What Is a Mini-Stroke?

mini-stroke is a temporary disruption in blood flow to the brain, spinal cord or retina that doesn’t result in permanent brain injury. It is usually caused by a blood clot in an artery that supplies the brain, and less often by bleeding into the brain tissue.

Unlike regular strokes, the blockage in mini-strokes breaks up on its own and the blood flow is restored, without damaging brain cells or causing permanent disability. For this reason a mini-stroke is often called a transient ischemic attack.

It’s difficult to differentiate between a mini-stroke and a stroke when it is happening, as their symptoms typically overlap and may comprise:

  • Muscle weakness or numbness in the face, arms or legs, particularly on side of the body
  • Confusion
  • Difficulty speaking (dysphasia)
  • Difficulty understanding speech
  • Difficulty walking or loss of balance and coordination
  • Vision changes, such as double or blurry vision in one or both eyes
  • Paresthesia or tingling sensation
  • Abnormal taste or smells
  • Dizziness
  • Altered consciousness or passing out.

The only difference is that mini-stroke symptoms may persist only for a few minutes and usually disappear within an hour (although, sometimes can last up to 24 hours), whereas stroke symptoms do not resolve, causing permanent damage and inability to regain normal body function even with treatment. This makes mini stroke insidious, because most people do not seek immediate medical assistance and just wait for the symptoms to go away. However, one third of people can have either a recurrent mini stroke or a full-blown one within 3 months.1 That is why recognizing the symptoms and seeking medical help is important.

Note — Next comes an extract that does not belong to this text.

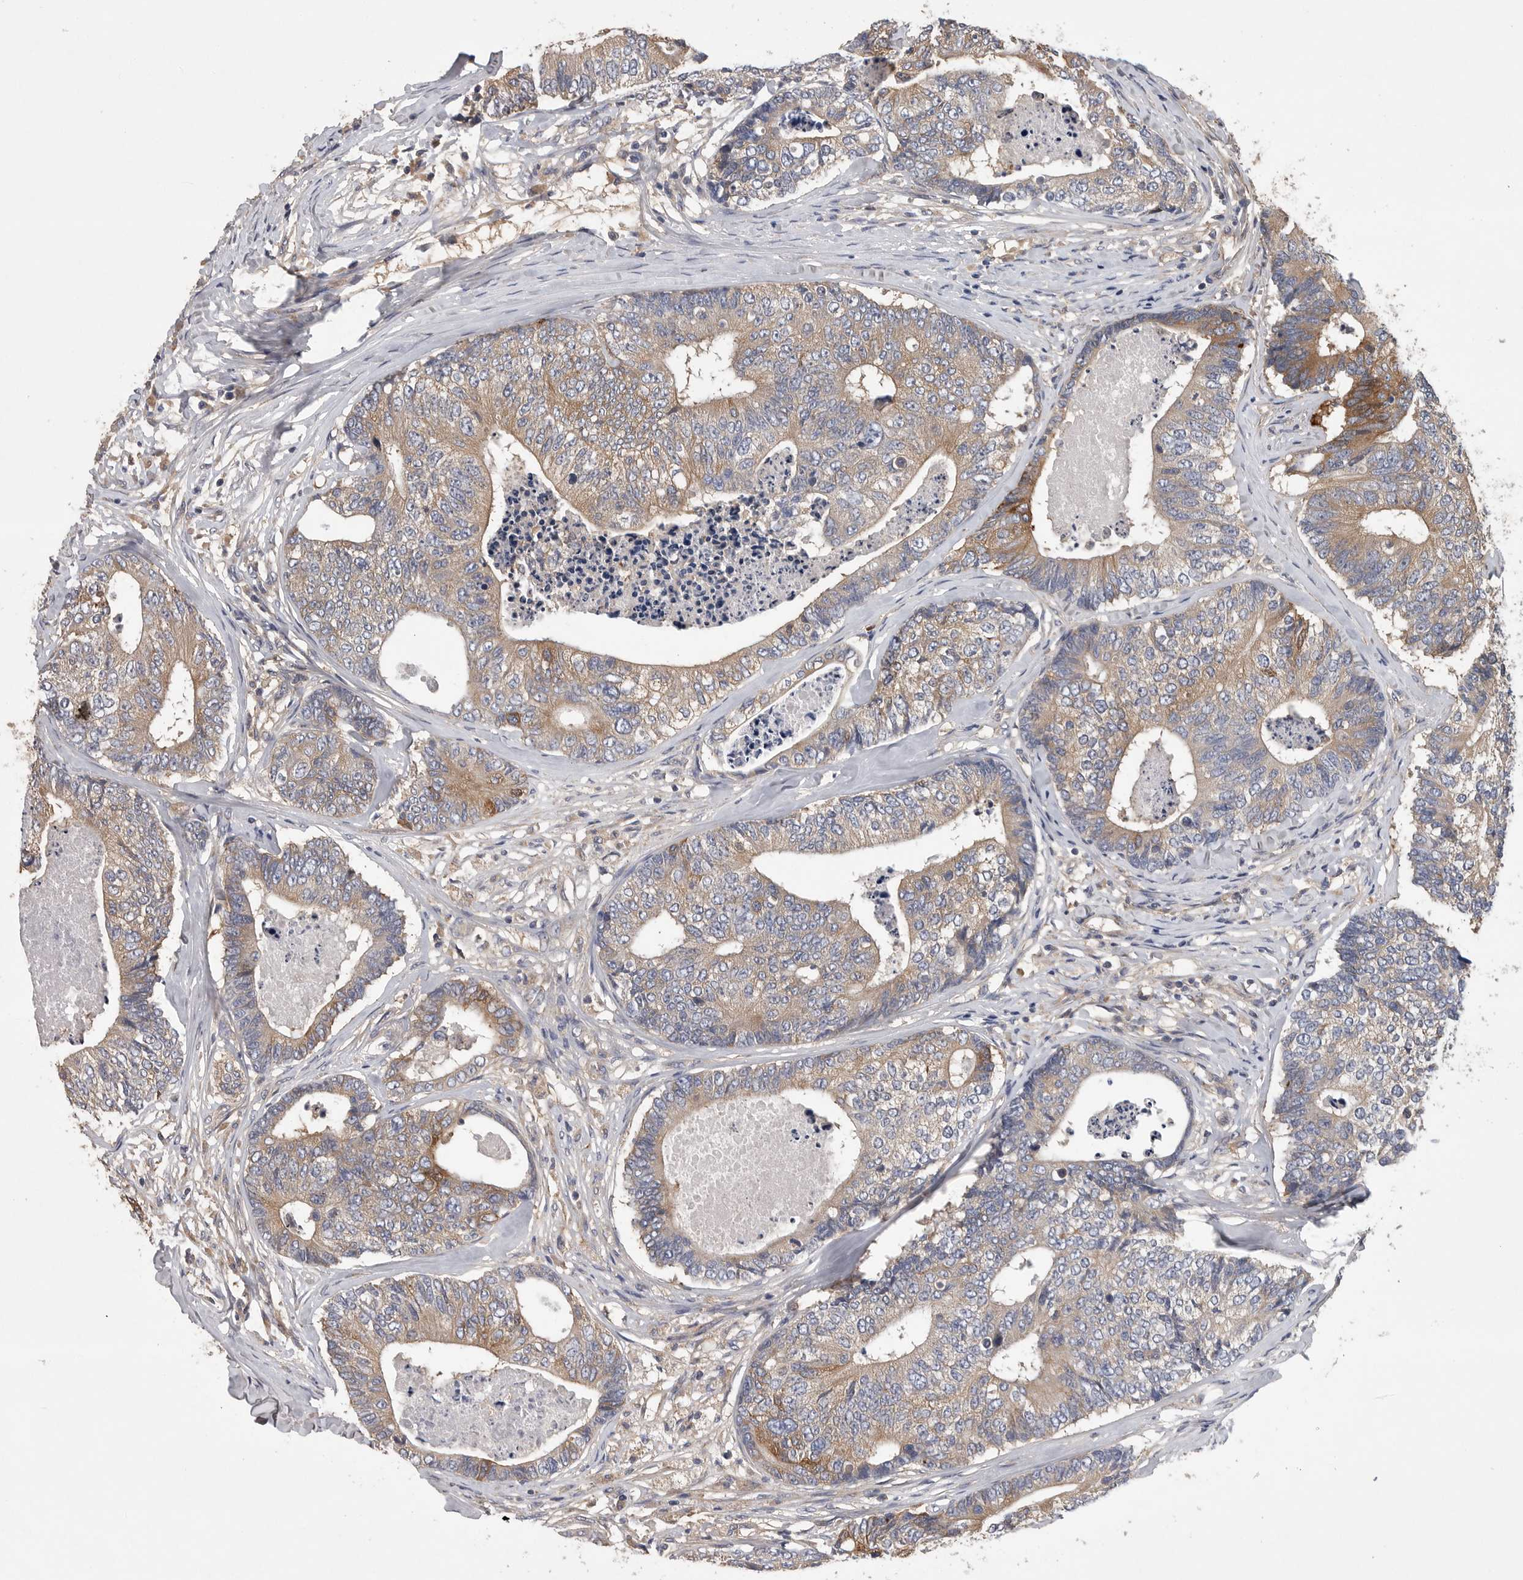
{"staining": {"intensity": "moderate", "quantity": "25%-75%", "location": "cytoplasmic/membranous"}, "tissue": "colorectal cancer", "cell_type": "Tumor cells", "image_type": "cancer", "snomed": [{"axis": "morphology", "description": "Adenocarcinoma, NOS"}, {"axis": "topography", "description": "Colon"}], "caption": "An immunohistochemistry image of tumor tissue is shown. Protein staining in brown labels moderate cytoplasmic/membranous positivity in colorectal cancer (adenocarcinoma) within tumor cells.", "gene": "OXR1", "patient": {"sex": "female", "age": 67}}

There is a simple method to recognize if a person is suffering a stroke or a mini-stroke and what to do. It is called the FAST test, which makes you keep in mind what to look for and what to do when someone develops stroke symptoms. The acronym FAST stands for face, arms, speech and time, and namely:

Facial drooping. Ask the person to smile. If one side of their face, mouth or eye, droops, it’s a warning sign of a stroke.

Arm weakness. Ask the person to lift arms. If he or she has difficulty lifting or moving both or one of their arms, or if one arm drifts down, it must set you on the alert.

Speech difficulties. Ask the person to repeat a short sentence or a simple phrase. If their speech is slurred, gabled or odd, it is a telling sign.

Time to call emergency. If a person has just one of these three signs, not to mention all of them, it is time to call emergency and have them evaluated at an emergency department. The sooner medical treatment is sought, the better chances for recovery are.

It is crucially important to be able to recognize the FAST symptoms if the person affected belongs to a high-risk group, and namely:

  • Is over 55
  • has hypertension
  • suffers from diabetes
  • has cardiovascular disease, including heart rhythm problems like atrial fibrillation
  • has peripheral or carotid artery disease, where arteries are clogged due to atherosclerosis
  • has sickle-cell anemia, a genetic disease where misshaped blood cells easily get wedged in arteries
  • receives hormonal treatment
  • is pregnant.

Mini-stroke is an emergency. However, it is not infrequent that by the time the person reaches emergency department, the symptoms are already resolving. Hospitalization may be necessary for additional testing and assigning treatment or surgery, depending on the cause. As a rule, treatment involves medications to prevent blood clots, such as anti-platelets or anticoagulants. Otherwise, angioplasty is recommended.